Little is known about cognitive outcomes in people with myelin oligodendrocyte glycoprotein-IgG associated disease (pwMOGAD). While there are similarities between MOGAD and multiple sclerosis (MS), further evaluation is needed to establish the distinct cognitive trajectories for each disease.

Methods

Retrospective review of subjective cognitive changes was performed for adult pwMOGAD. Subsets of pwMOGAD completed a cognitive screening measure and/or comprehensive neuropsychological testing. Their performance was compared to age, sex, and race matched people with MS (pwMS; 3:1 ratio).

Results

Approximately half (51.6%) of pwMOGAD (n = 63) endorsed cognitive dysfunction. On a cognitive screening measure (Processing Speed Test [PST]), performance did not statistically differ between pwMOGAD (n = 36; M = −0.06, SD = 1.36) and pwMS (n = 108; M = −0.04, SD = 1.30), t(62.35) = 0.18, p = 0.86. Of the pwMOGAD who completed neuropsychological testing (total n = 14), 57% demonstrated cognitive impairment on at least one test, and 36% demonstrated impairment on two or more tests.
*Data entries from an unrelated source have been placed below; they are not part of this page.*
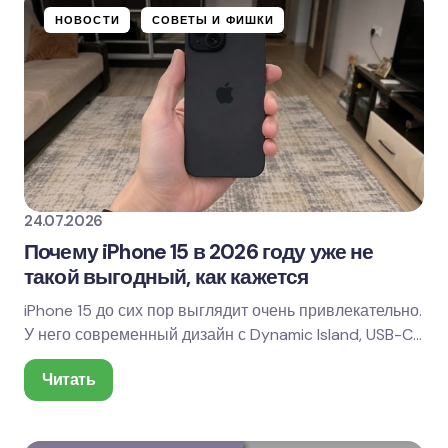
НОВОСТИ
СОВЕТЫ И ФИШКИ
24.07.2026
Почему iPhone 15 в 2026 году уже не
такой выгодный, как кажется
iPhone 15 до сих пор выглядит очень привлекательно.
У него современный дизайн с Dynamic Island, USB-C
вместо Lightning, хорошая камера 48 МП,…
Читать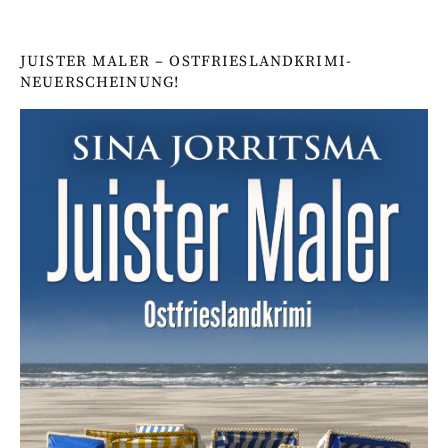
JUISTER MALER – OSTFRIESLANDKRIMI-
NEUERSCHEINUNG!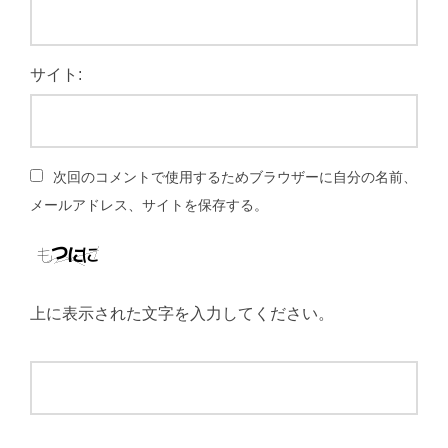
サイト:
次回のコメントで使用するためブラウザーに自分の名前、
メールアドレス、サイトを保存する。
上に表示された文字を入力してください。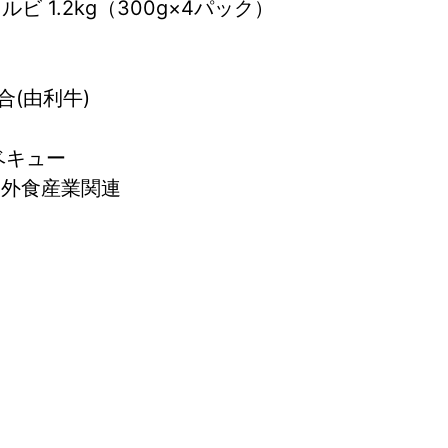
ビ 1.2kg（300g×4パック）
(由利牛)
ーベキュー
 外食産業関連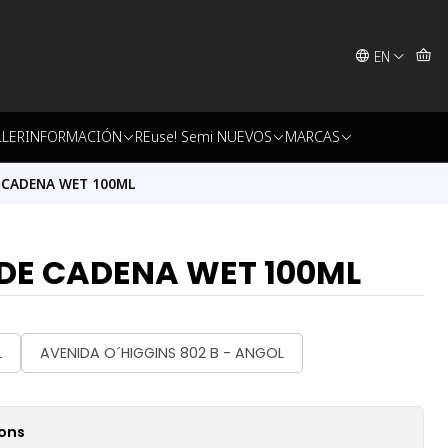
EN
LLER
INFORMACIÓN
REuse! Semi NUEVOS
MARCAS
 CADENA WET 100ML
DE CADENA WET 100ML
L
AVENIDA O´HIGGINS 802 B - ANGOL
ions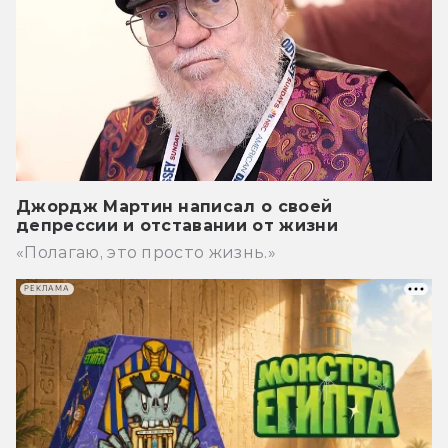
Джордж Мартин написал о своей
депрессии и отставании от жизни
«Полагаю, это просто жизнь.»
РЕКЛАМА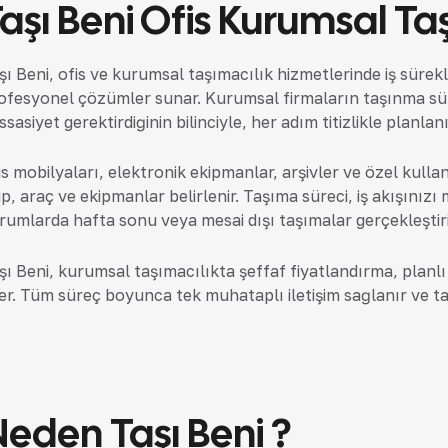
aşı Beni Ofis Kurumsal Ta
şı Beni, ofis ve kurumsal taşımacılık hizmetlerinde iş sürek
ofesyonel çözümler sunar. Kurumsal firmaların taşınma sü
ssasiyet gerektirdiğinin bilinciyle, her adım titizlikle planlan
is mobilyaları, elektronik ekipmanlar, arşivler ve özel kull
ip, araç ve ekipmanlar belirlenir. Taşıma süreci, iş akışınız
rumlarda hafta sonu veya mesai dışı taşımalar gerçekleştiril
şı Beni, kurumsal taşımacılıkta şeffaf fiyatlandırma, planl
er. Tüm süreç boyunca tek muhataplı iletişim sağlanır ve t
eden Taşı Beni ?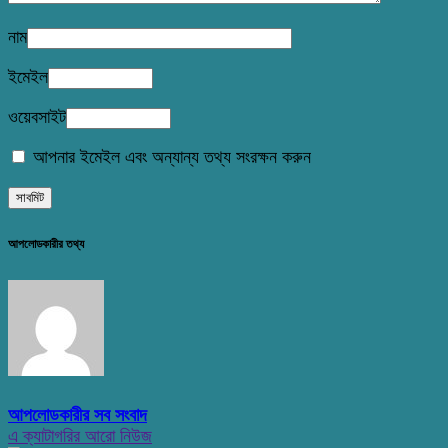
নাম
ইমেইল
ওয়েবসাইট
আপনার ইমেইল এবং অন্যান্য তথ্য সংরক্ষন করুন
আপলোডকারীর তথ্য
আপলোডকারীর সব সংবাদ
এ ক্যাটাগরির আরো নিউজ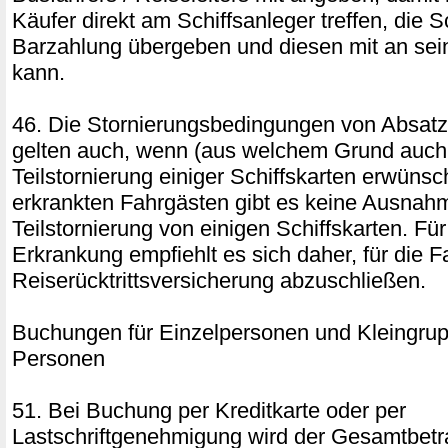
Käufer direkt am Schiffsanleger treffen, die 
Barzahlung übergeben und diesen mit an se
kann.
46. Die Stornierungsbedingungen von Absatz
gelten auch, wenn (aus welchem Grund auch
Teilstornierung einiger Schiffskarten erwünsch
erkrankten Fahrgästen gibt es keine Ausnahm
Teilstornierung von einigen Schiffskarten. Für
Erkrankung empfiehlt es sich daher, für die F
Reiserücktrittsversicherung abzuschließen.
Buchungen für Einzelpersonen und Kleingrup
Personen
51. Bei Buchung per Kreditkarte oder per
Lastschriftgenehmigung wird der Gesamtbetr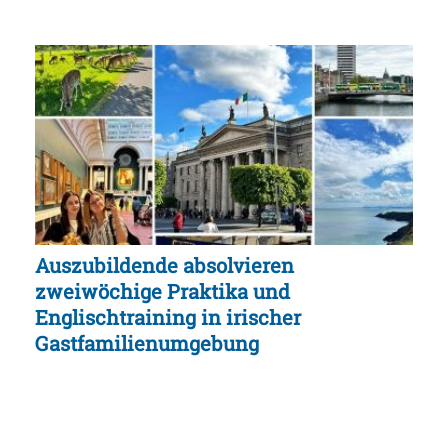
Auszubildende absolvieren
zweiwöchige Praktika und
Englischtraining in irischer
Gastfamilienumgebung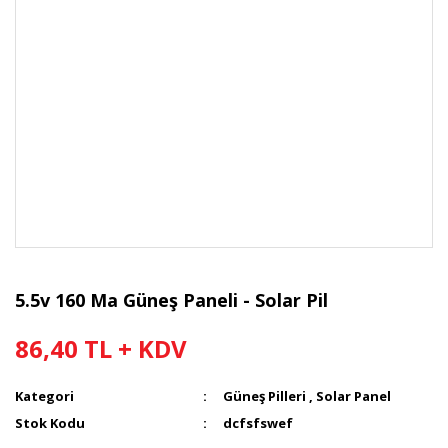
5.5v 160 Ma Güneş Paneli - Solar Pil
86,40 TL + KDV
Kategori
Güneş Pilleri , Solar Panel
Stok Kodu
dcfsfswef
These rates did not differ from pwMS. In pwMOGAD, deficits were most common in processing speed (38.5%) and verbal fluency, spatial judgment, and immediate list recall (14.3% each). PwMOGAD performed better than pwMS on measures of visuomotor processing speed (β = −0.378, t = −2.68, p = 0.01) and cognitive flexibility (β = −0.33, t = −2.27, p = 0.03) after controlling for age, sex, race, education, and disease duration.

Conclusions

Subjective cognitive complaints and objective cognitive deficits were common among pwMOGAD. Approximately one-third of pwMOGAD demonstrated clinically significant cognitive impairment (2+ tests impaired) and individual level deficits were most common on measures of processing speed, verbal fluency, spatial judgment, and word list recall.